Independence Poses Tests for Czechs, Slovaks

Preventing economic decline central to determining states's future

JOZEF PROKES likens Jan. 1 independence for Slovakia to moving into an apartment but having no furniture. It's a new start, says this Slovak nationalist, now vice-president of the Slovak Parliament.

After their 70-year marriage, Jan. 1 indeed marks a new beginning for the Czech and Slovak divorcees. But independence may not be as easy as going to the store and buying furniture.

"The jury is out" on how successfully the two republics will manage their new statehood, says a United States official in Prague. He adds, however, that the peaceful and businesslike handling of the split by both sides is encouraging.

"Our hope is that we will be able to look back and say this is a model that is not perfect, but better than what's happened in [former] Yugoslavia or the former Soviet Union," the US official says.

Whether this hope is fulfilled depends to a great extent on the economic futures of these two Central European republics. While the Czechs have followed textbook economic reforms so far, Slovakia is of great concern.

Slovakia is poorer and has an industrial base less suited to a market economy. Of Slovakia's 5 million inhabitants, 10.3 percent are unemployed, compared with 2.5 percent in the Czech Republic.

Foreign investors, at least for now, have given up on Slovakia. In 1992, according to Oldrich Dedek, deputy director of the State Bank of Czechoslovakia's Institute of Economics, 92 percent of direct investment is going to the Czech lands (Bohemia and Moravia).

The rest of the world might not be so concerned about the small Slovak economy were it not for the ripple effect that its downfall could cause.

Western diplomats in Prague paint a worst-case scenario that sees a quick and severe economic downturn in Slovakia that could result in political instability, the surge of extremist parties, the large Hungarian minority in Slovakia targeted as scapegoats, and Slovak economic refugees moving into the Czech lands. This would add to the instability already spreading in Central and Eastern Europe.

Actually, though, the split will spell economic trouble for the Czech Republic as well, at least in the near-term, Mr. Dedek explains.

After Jan. 1, he says, Prague will no longer have to subsidize Bratislava to the tune of 15 to 20 billion crowns ($540 million to $720 million) a year. But there is a flip side. Without the subsidy, Slovaks will have less to spend on Czech goods. And once Slovakia has its own currency, Dedek adds, it could be devalued as much as 30 percent, making Czech goods 30 percent more expensive in Slovakia. "The Czechs will have to look for new markets," he says.

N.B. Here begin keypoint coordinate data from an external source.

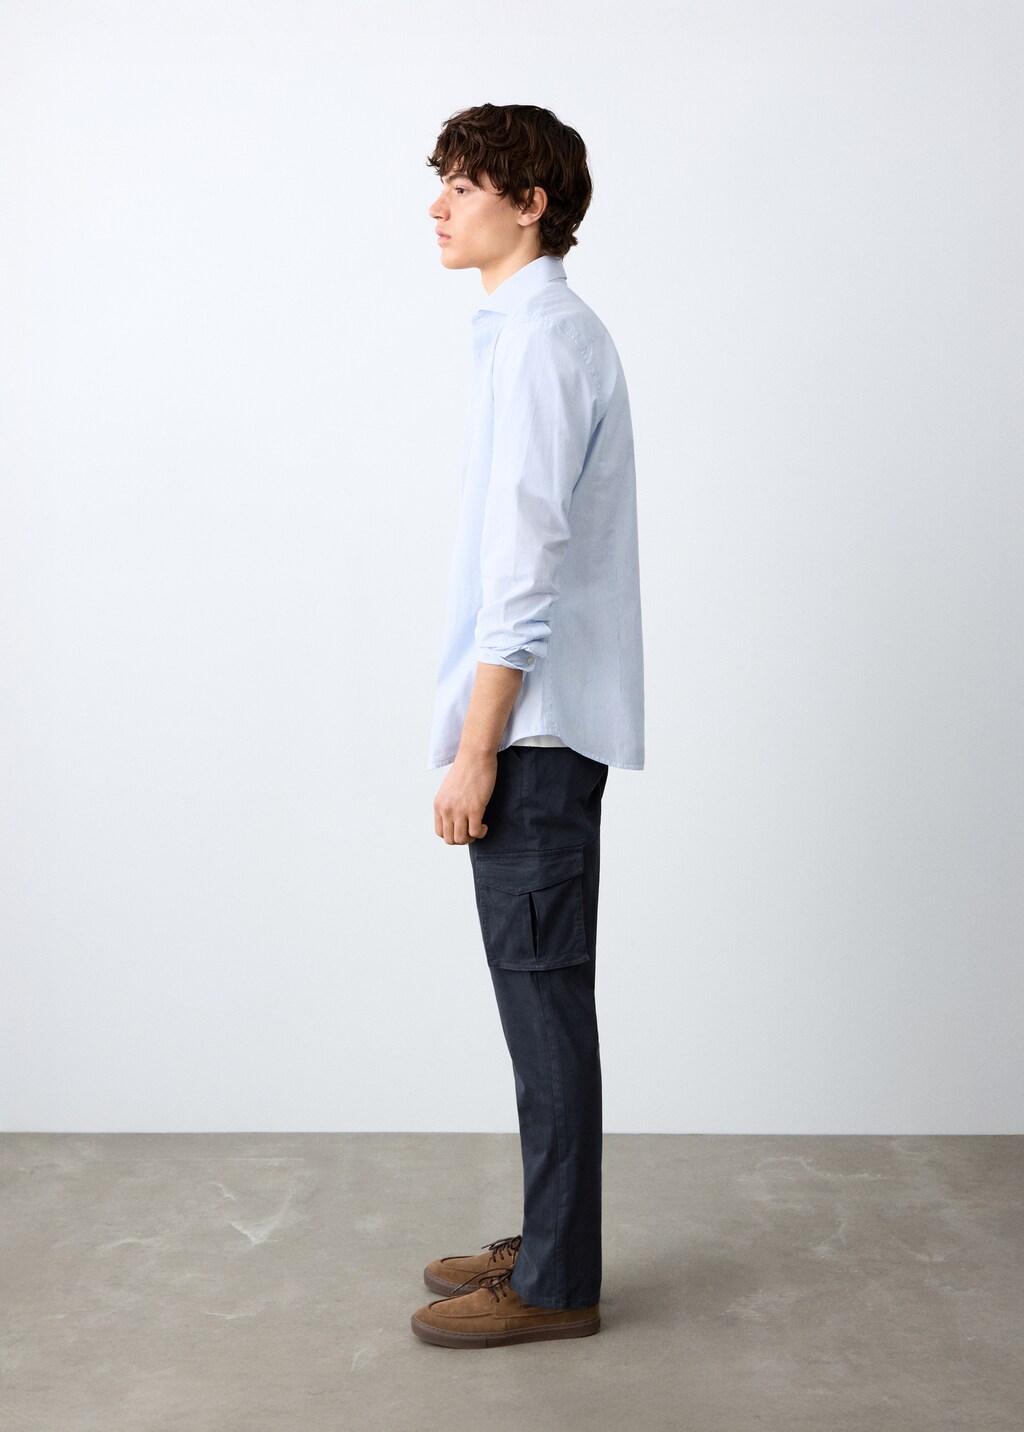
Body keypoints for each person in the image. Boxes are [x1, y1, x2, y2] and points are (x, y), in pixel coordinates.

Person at [411, 103, 644, 1350]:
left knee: (544, 1006)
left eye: (462, 183)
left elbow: (525, 566)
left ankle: (556, 1284)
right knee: (538, 1002)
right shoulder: (522, 334)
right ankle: (552, 1243)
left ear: (529, 201)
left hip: (534, 738)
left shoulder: (546, 340)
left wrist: (475, 746)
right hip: (536, 730)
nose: (438, 205)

As it stands now, the Czechs and Slovaks are each other's main export markets. Because of this tight economic connection, the two republics have agreed to free movement of goods and labor across their common border. They have also agreed to a conditional six-month currency union.

"It's in our interest to help the Slovak economy," says Jiri Schneider, spokesman for Czech Prime Minister Vaclav Klaus. "We don't want to cut all relations and bring Slovakia into economic trouble."

Some economists, however, doubt the conditions for monetary union will be met and predict the union will fall apart within months or weeks - a disadvantage for Slovakia, which needs the six months to set up its own central bank. And Slovakia will have trouble keeping its deficit below 10 percent of its income, one of the conditions of the currency union.

Unlike Prague, Bratislava had no federal characteristics and it must incur major expenses at the outset to set up a central bank, an army, and embassies. At the same time its budget income will drop, because of the elimination of the Prague subsidy. Heavy deficit spending, meanwhile, would heat up inflation.

SLOVAK politicians insist they will practise fiscal discipline and uphold monetary union, partly because they want to qualify for international assistance.

"No really serious government wants to create a situation which will cause grave inflation," says Augustin Huska, also a vice president of the Slovak Parliament and a member of Prime Minister Meciar's party, Movement for a Democratic Slovakia. Some observers see statements like Mr. Huska's as evidence that Bratislava is becoming more fiscally responsible.

Both Czechs and Slovaks expect economic decline to be more rapid in Slovakia than in the Czech lands and suggest that the two republics will set different foreign policy priorities.

The Czechs are fixed on the West, single-mindedly pursuing European Community and NATO membership. The Slovaks, on the other hand, hesitate about NATO, and seem in less of a rush to join the EC, although they clearly want EC membership. Because they border Ukraine, the Slovaks consider themselves a "bridge" between East and West.

One European diplomat in Prague cautions that the Czechs have too high expectations for their quick entry into the EC. He also worries that the Czechs, in their determination to enter the Western European fold, will leave the Slovaks behind.

Already, Czech politicians can be heard saying that Slovak problems, such as tensions with the Hungarian minority there or the disagreement with Hungary over the Gabcikovo Dam diverting the Danube, are thankfully not Prague's problems anymore.

This attitude, the diplomat says, is dangerous. Neither Czechs nor west Europeans would be advised to minimize or distance Slovakia. "When problems develop in Slovakia, they will affect the Czech lands, too," and by extension, Western Europe, he says.